## Page

Fix AMD inter-CPU bandwidth and LL128 protocol for multi-socket EPYC by voipmonitor · Pull Request #2036 · NVIDIA/nccl

voipmonitor · 2026-03-08T23:27:25Z

Summary

AMD inter-socket bandwidth is hardcoded to 16 GB/s for all generations, while Intel has 4 model-specific tiers (BDW 6 → ERP 40 GB/s). Modern AMD EPYC (Milan, Genoa, Turin) Infinity Fabric delivers 32-48+ GB/s, causing NCCL to severely underestimate available bandwidth on AMD dual-socket systems.
LL128 protocol is unconditionally disabled for PATH_SYS connections. On AMD multi-socket systems, inter-GPU paths always traverse the SMP interconnect (PATH_SYS), forcing fallback to SIMPLE protocol. The only workaround is NCCL_GRAPH_FILE with manually crafted XML overriding path types and speeds.

Changes

1. AMD CPU generation detection (`graph.h`, `topo.cc`)

Added CPUID Family-based model detection for AMD, mirroring existing Intel logic:

Generation	CPUID Family	NCCL familyId	Model constant
Zen 1/2 (Naples/Rome)	17h	0x8F	`AMD_ZEN12`
Zen 3/4 (Milan/Genoa)	19h	0xAF	`AMD_ZEN34`
Zen 5 (Turin)	1Ah	0xBF	`AMD_ZEN5`

2. Generation-specific inter-socket bandwidth (`topo.h`, `topo.cc`)

Replaced flat AMD_BW = 16.0 with per-generation values:

Generation	Bandwidth	Rationale
Zen 1/2	16.0 GB/s	Unchanged (2x xGMI 1.0/2.0)
Zen 3/4	32.0 GB/s	3-4x xGMI 3.0/4.0 links
Zen 5	48.0 GB/s	Enhanced Infinity Fabric

3. LL128 over PATH_SYS on AMD (`tuning.cc`)

For Hopper/Blackwell GPUs on AMD systems: enable LL128 when typeInter == PATH_SYS and bwInter >= 32 GB/s (Zen 3+). This allows low-latency protocols over Infinity Fabric instead of forcing SIMPLE protocol fallback.

Motivation

On AMD EPYC dual-socket systems with Hopper GPUs, NCCL:

Reports only 16 GB/s SYS bandwidth (vs actual 32-48+ GB/s)

## Work instructions
Carry on the pull request text about AMD inter-socket bandwidth and the LL128 protocol in NCCL, starting after its last line.

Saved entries
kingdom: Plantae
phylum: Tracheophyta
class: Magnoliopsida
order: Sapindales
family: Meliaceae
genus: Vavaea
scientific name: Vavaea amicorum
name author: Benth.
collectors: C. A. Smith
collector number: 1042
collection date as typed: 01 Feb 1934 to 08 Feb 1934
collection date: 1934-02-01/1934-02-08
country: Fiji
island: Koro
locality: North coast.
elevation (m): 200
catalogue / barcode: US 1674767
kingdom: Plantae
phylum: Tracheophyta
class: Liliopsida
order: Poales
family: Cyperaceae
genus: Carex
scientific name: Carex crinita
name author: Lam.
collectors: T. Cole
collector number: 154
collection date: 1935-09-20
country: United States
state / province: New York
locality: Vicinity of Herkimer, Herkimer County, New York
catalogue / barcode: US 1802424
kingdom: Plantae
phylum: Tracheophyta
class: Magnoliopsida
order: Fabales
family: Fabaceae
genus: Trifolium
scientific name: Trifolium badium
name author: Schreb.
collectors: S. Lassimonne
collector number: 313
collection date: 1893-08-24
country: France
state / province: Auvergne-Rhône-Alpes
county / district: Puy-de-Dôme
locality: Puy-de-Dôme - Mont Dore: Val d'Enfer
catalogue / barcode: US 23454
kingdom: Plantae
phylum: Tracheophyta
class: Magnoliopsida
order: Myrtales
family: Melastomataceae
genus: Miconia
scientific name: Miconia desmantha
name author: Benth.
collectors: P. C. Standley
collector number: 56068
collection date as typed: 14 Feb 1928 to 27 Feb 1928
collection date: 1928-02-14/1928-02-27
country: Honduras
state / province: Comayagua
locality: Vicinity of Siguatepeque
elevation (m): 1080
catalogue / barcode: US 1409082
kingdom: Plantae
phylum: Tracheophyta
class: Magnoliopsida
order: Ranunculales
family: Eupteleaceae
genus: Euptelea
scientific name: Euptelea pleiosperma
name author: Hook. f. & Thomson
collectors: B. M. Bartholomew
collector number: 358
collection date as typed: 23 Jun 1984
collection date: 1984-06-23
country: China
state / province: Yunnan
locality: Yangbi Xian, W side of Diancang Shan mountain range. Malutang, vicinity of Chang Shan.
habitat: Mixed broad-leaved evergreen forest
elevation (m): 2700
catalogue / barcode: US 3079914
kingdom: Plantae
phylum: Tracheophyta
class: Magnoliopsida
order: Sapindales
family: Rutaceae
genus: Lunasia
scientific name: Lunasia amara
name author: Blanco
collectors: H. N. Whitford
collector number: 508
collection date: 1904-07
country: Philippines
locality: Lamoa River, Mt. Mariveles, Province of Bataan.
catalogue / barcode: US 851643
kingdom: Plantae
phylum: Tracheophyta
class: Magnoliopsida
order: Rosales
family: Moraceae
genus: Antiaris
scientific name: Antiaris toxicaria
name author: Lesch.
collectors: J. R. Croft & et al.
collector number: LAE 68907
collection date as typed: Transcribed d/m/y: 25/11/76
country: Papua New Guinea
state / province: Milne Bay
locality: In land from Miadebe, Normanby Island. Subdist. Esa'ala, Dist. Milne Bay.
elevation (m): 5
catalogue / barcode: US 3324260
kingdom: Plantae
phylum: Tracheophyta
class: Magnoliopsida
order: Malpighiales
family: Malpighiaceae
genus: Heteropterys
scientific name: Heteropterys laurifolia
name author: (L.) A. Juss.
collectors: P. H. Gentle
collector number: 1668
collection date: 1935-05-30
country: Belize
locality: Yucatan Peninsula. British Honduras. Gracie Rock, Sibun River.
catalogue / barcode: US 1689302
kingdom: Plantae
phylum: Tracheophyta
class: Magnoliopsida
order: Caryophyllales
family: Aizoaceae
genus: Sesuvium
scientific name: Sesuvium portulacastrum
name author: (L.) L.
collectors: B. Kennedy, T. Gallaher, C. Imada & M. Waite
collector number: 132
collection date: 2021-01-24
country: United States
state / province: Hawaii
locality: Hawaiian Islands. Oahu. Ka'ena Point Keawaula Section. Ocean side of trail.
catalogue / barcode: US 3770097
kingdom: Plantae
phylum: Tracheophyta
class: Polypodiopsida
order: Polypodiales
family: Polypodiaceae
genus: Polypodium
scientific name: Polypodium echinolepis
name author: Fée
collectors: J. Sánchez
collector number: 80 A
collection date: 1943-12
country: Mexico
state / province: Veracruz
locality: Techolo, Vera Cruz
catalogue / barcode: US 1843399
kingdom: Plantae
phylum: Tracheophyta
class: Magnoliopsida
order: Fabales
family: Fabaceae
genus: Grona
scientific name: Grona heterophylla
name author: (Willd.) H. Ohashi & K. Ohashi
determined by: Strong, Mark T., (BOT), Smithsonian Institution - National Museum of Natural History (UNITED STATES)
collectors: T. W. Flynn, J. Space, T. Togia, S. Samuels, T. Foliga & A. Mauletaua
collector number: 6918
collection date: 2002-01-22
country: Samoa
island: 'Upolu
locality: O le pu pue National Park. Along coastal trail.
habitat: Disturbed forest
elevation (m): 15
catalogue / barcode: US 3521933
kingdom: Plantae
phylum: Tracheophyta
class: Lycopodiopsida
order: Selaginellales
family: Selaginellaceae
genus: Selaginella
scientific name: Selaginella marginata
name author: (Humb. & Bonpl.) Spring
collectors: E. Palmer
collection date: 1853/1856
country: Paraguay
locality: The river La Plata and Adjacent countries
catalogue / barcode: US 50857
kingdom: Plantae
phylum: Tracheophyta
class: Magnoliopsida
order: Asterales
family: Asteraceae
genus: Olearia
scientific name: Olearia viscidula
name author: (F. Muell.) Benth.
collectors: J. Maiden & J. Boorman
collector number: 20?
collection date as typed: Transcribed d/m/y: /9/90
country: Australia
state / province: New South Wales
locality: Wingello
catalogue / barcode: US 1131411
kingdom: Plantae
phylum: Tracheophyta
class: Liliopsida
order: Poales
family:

## Right answer
Disables LL128 protocol entirely for inter-socket communication
Falls back to SIMPLE protocol with degraded small/medium message performance

The only current workaround is:

NCCL_GRAPH_FILE=/path/to/custom_graph.xml

with a hand-crafted XML that overrides typeinter and speedinter values.

Test plan

Verify CPUID family detection on AMD Naples (Family 17h) → model ZEN12, bw=16.0
Verify CPUID family detection on AMD Genoa (Family 19h) → model ZEN34, bw=32.0
Verify CPUID family detection on AMD Turin (Family 1Ah) → model ZEN5, bw=48.0
Run nccl-tests AllReduce on dual-socket AMD EPYC + Hopper GPUs, verify LL128 is selected for small/medium messages
Compare throughput with/without patch vs NCCL_GRAPH_FILE workaround
Verify no regression on Intel systems (unchanged code path)
Verify no regression on single-socket AMD systems (PATH_SYS not used)

xiaofanl-nvidia · 2026-03-09T04:06:42Z

++ @thomasgillis , @marksantesson

sjeaugey · 2026-03-30T09:05:01Z

A few comments...

Family ID

Regarding Family ID, it looks like the NCCL code is wrong.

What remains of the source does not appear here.